Ars Technica - 2 hours 18 min ago

Dyson's ideas even made it to where no man has gone before.

Freeman Dyson, a physicist whose interests often took him to the edge of science fiction, has died at the age of 96. Dyson is probably best known for his idea of eponymous spheres that would allow civilizations to capture all the energy radiating off a star. But his contributions ranged from fundamental physics to the practicalities of using nuclear weapons for war and peace. And he remained intellectually active into his 90s, although he wandered into the wrong side of science when it came to climate change.

Degrees? Who needs 'em?

It's difficult to find anything that summarizes a career so broad, but a sense of his intellectual energy comes from his educational history. Dyson was a graduate student in physics when he managed to unify two competing ideas about quantum electrodynamics, placing an entire field on a solid theoretical foundation. Rather than writing that up as his thesis, he simply moved on to other interests. He didn't get a doctorate until the honorary ones started arriving later in his career. His contributions were considered so important that he kept getting faculty jobs regardless.

Freeman Dyson at the introduction of Breakthrough Starshot, an idea with a sci-fi aura that's based on well-understood physics. (credit: Gary Gershoff / Getty Images)

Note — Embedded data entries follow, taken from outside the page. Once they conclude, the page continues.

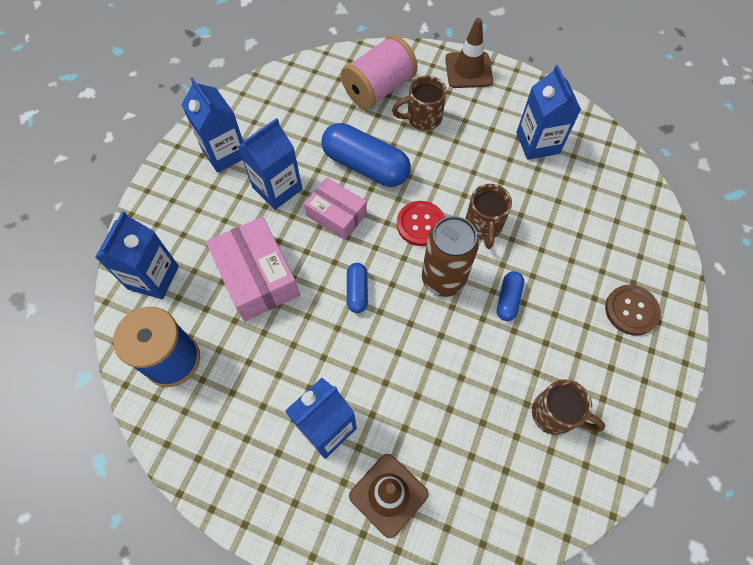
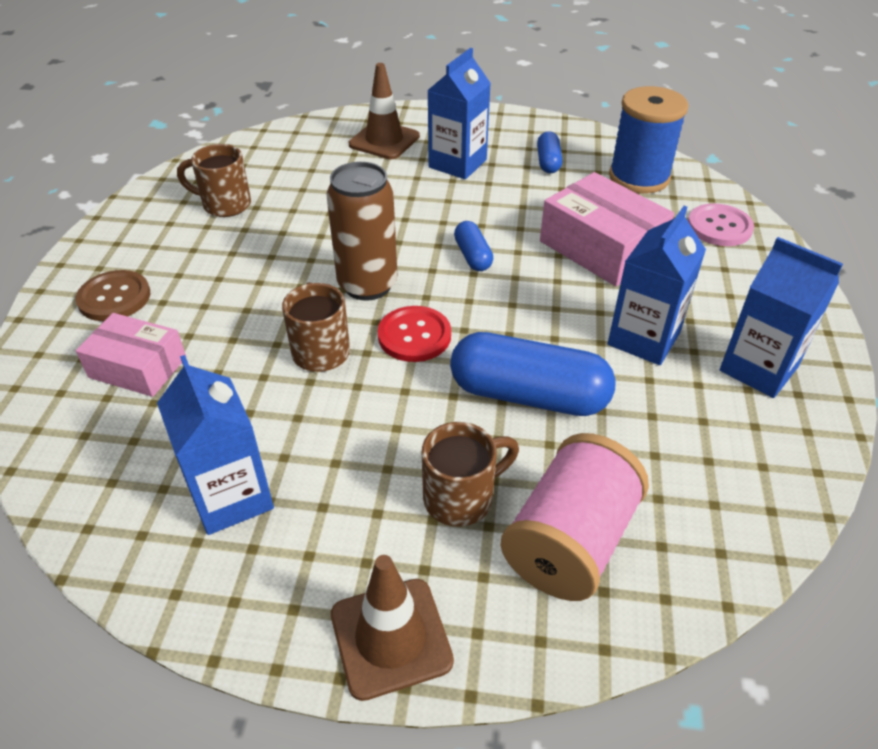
camera: 165 degrees right, 20 degrees down
blue carton [95,211,179,299] -> pink button [688,203,754,246]
pink box [304,177,367,240] -> pink box moved to [76,313,186,397]
blue capsule [497,271,524,321] -> blue capsule moved to [537,131,562,173]

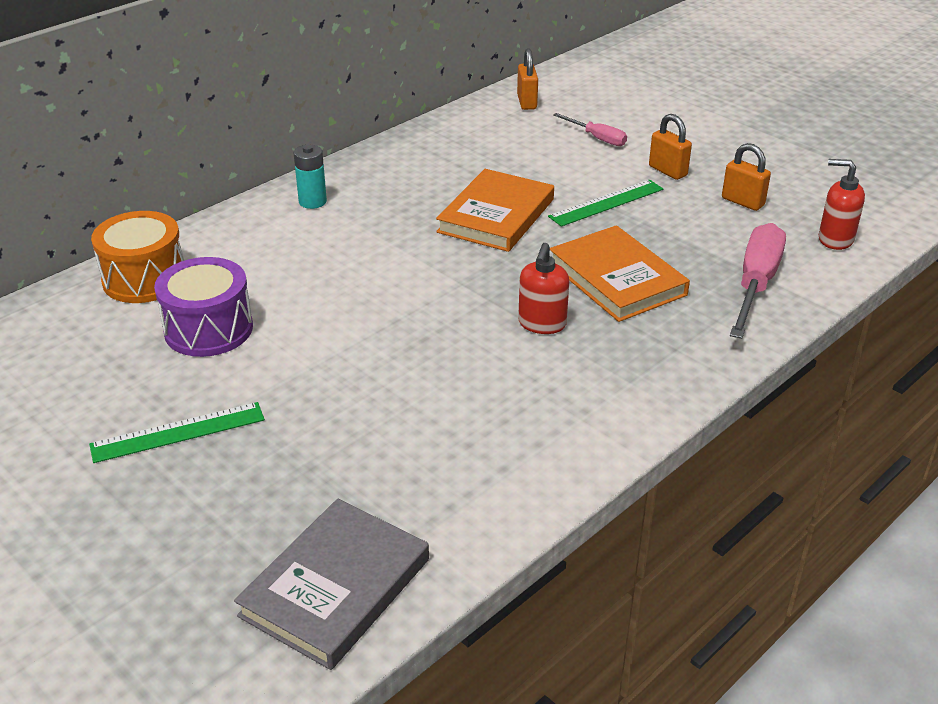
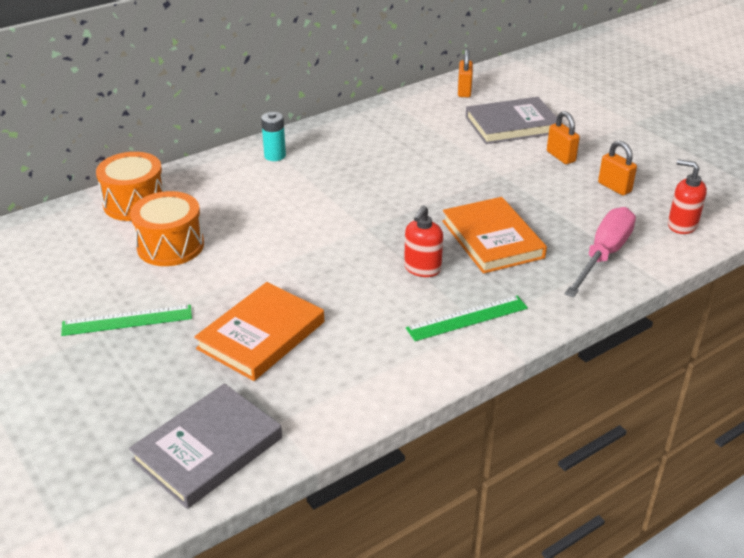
camera: 10 degrees right, 0 degrees up
purple drum [154,257,253,357] -> orange drum [130,191,204,266]
orange book [436,169,554,252] -> orange book moved to [194,282,324,381]
green ruler [548,180,663,227] -> green ruler moved to [406,296,528,341]
pink screwdriver [553,113,627,146] -> grey book [465,97,557,144]

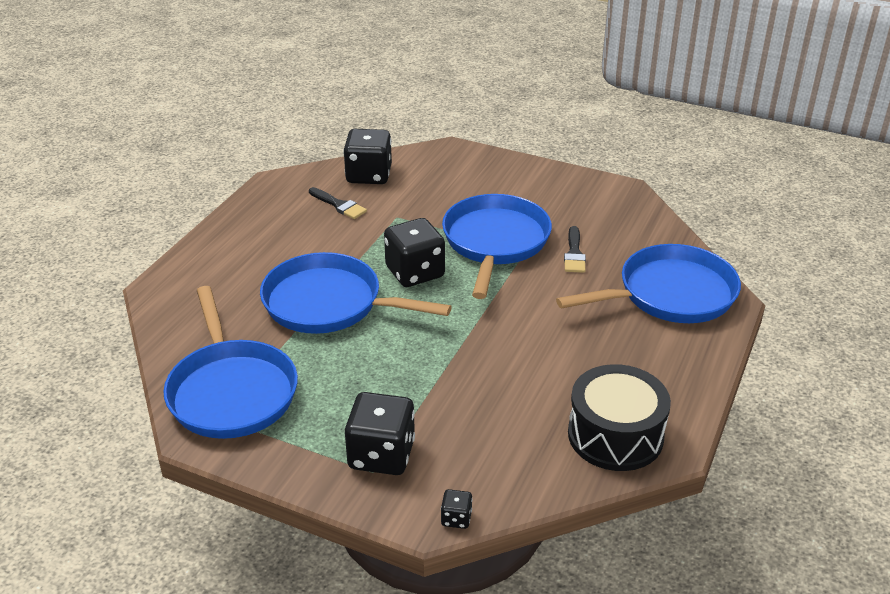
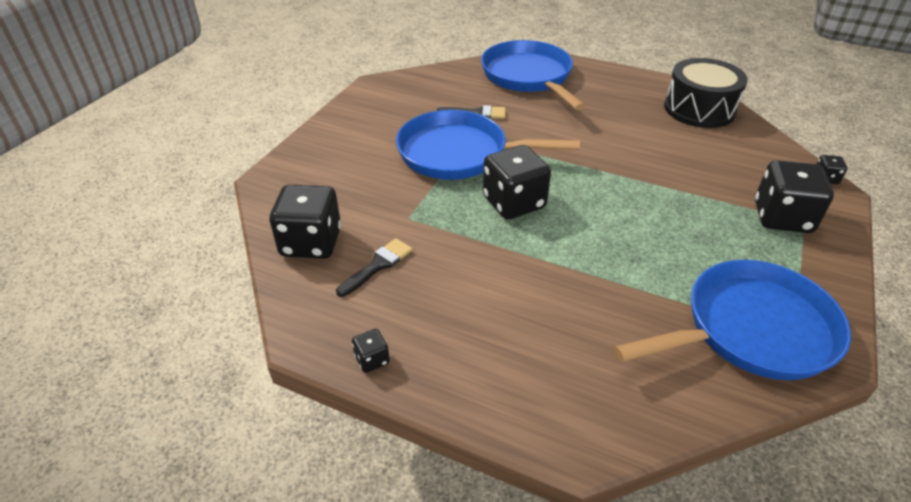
camera: 90 degrees left, 5 degrees up
blue pan [260,252,452,334] -> none
none -> black dice [352,329,390,373]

That came after a fairly conventional start to his education: an undergraduate degree from the University of Cambridge. Like many other scientists at the time, his career was interrupted by World War II, with Dyson working at the Royal Air Force's Bomber Command, evaluating data from completed missions and finding ways of getting more out of the nation's aircraft. After the war, he returned to Cambridge to finish his degree, then started in a PhD program at Cornell University in the US.